ATHENS (Reuters) – The European Union’s lending arm, the European Investment Bank (EIB), provided a record financing of almost 5 billion euros ($5.70 billion) last year to help Greece shift to clean energy and support its businesses hit by the COVID-19 pandemic, officials said on Tuesday.
The amount has doubled compared to 2020 to equal “2.7% of Greece’s GDP (gross domestic product),” the Vice-President of EIB Christian Kettel Thomsen told a virtual ceremony alongside senior Greek finance ministry officials in Athens.

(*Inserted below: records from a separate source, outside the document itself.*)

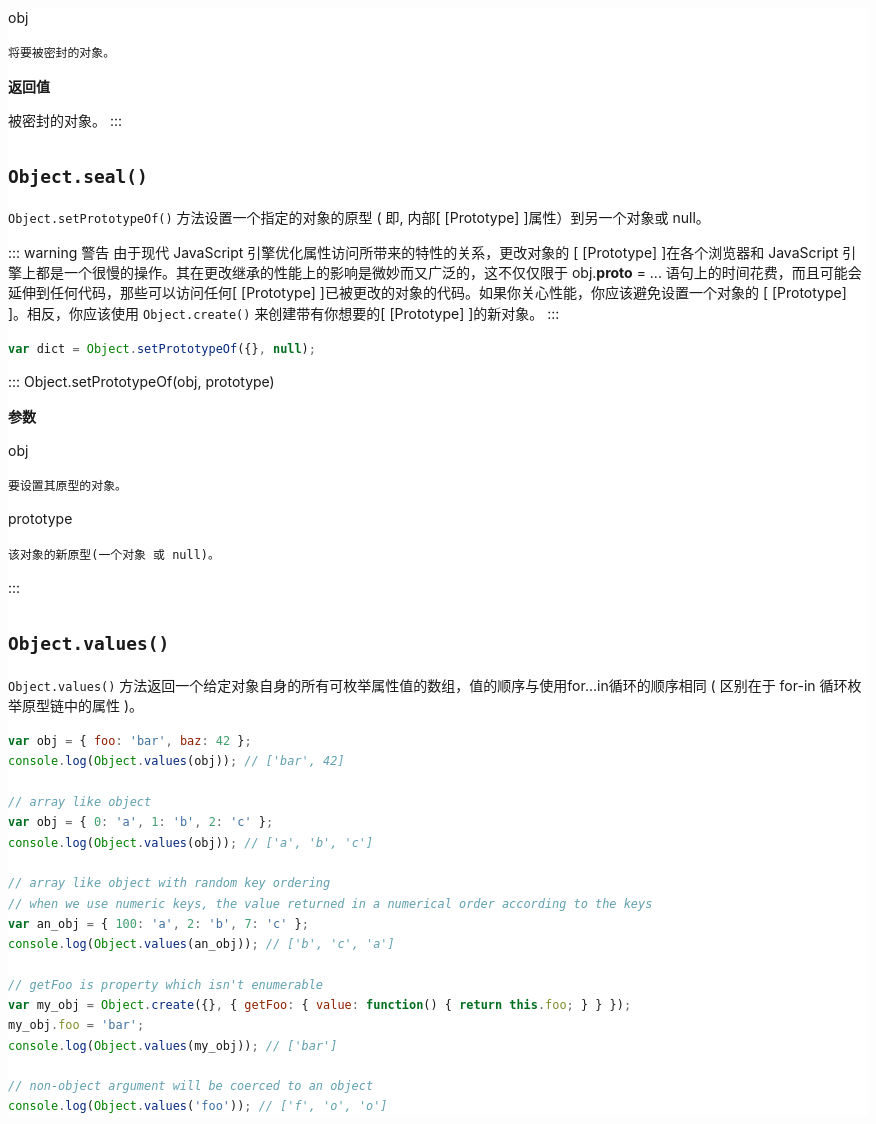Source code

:   obj

    将要被密封的对象。

**返回值**

  被密封的对象。
:::

## `Object.seal()`

`Object.setPrototypeOf()` 方法设置一个指定的对象的原型 ( 即, 内部[ [Prototype] ]属性）到另一个对象或  null。

::: warning 警告
由于现代 JavaScript 引擎优化属性访问所带来的特性的关系，更改对象的 [ [Prototype] ]在各个浏览器和 JavaScript 引擎上都是一个很慢的操作。其在更改继承的性能上的影响是微妙而又广泛的，这不仅仅限于 obj.__proto__ = ... 语句上的时间花费，而且可能会延伸到任何代码，那些可以访问任何[ [Prototype] ]已被更改的对象的代码。如果你关心性能，你应该避免设置一个对象的 [ [Prototype] ]。相反，你应该使用 `Object.create()` 来创建带有你想要的[ [Prototype] ]的新对象。
:::

```js
var dict = Object.setPrototypeOf({}, null);
```

:::
Object.setPrototypeOf(obj, prototype)

**参数**

  obj

    要设置其原型的对象。

  prototype

    该对象的新原型(一个对象 或 null)。
:::

## `Object.values()`

`Object.values()` 方法返回一个给定对象自身的所有可枚举属性值的数组，值的顺序与使用for...in循环的顺序相同 ( 区别在于 for-in 循环枚举原型链中的属性 )。

```js
var obj = { foo: 'bar', baz: 42 };
console.log(Object.values(obj)); // ['bar', 42]

// array like object
var obj = { 0: 'a', 1: 'b', 2: 'c' };
console.log(Object.values(obj)); // ['a', 'b', 'c']

// array like object with random key ordering
// when we use numeric keys, the value returned in a numerical order according to the keys
var an_obj = { 100: 'a', 2: 'b', 7: 'c' };
console.log(Object.values(an_obj)); // ['b', 'c', 'a']

// getFoo is property which isn't enumerable
var my_obj = Object.create({}, { getFoo: { value: function() { return this.foo; } } });
my_obj.foo = 'bar';
console.log(Object.values(my_obj)); // ['bar']

// non-object argument will be coerced to an object
console.log(Object.values('foo')); // ['f', 'o', 'o']
```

EIB offered 2.7 billion euros in guarantees, through European Guarantee Fund, to help companies affected by the coronavirus-related lockdowns secure loans from the country’s four largest lenders Alpha Bank, Eurobank, National Bank and Piraeus Bank.
Those guarantees will mobilize more than 6 billion euros in investments in tourism, green energy and digital economy, Greek Finance Minister Christos Staikouras said.
EIB is also planning to manage 5 billion euros of funds that Greece is due to receive from the European Union’s pandemic recovery fund in coming years.
Athens is due to get 19.4 billion euros in grants and 12.7 billion euros in cheap loans from the fund in coming years, an equivalent of about 16% of its gross domestic product.
Its conservative government plans to use the funds to make Greece’s economy greener and push its digital transformation.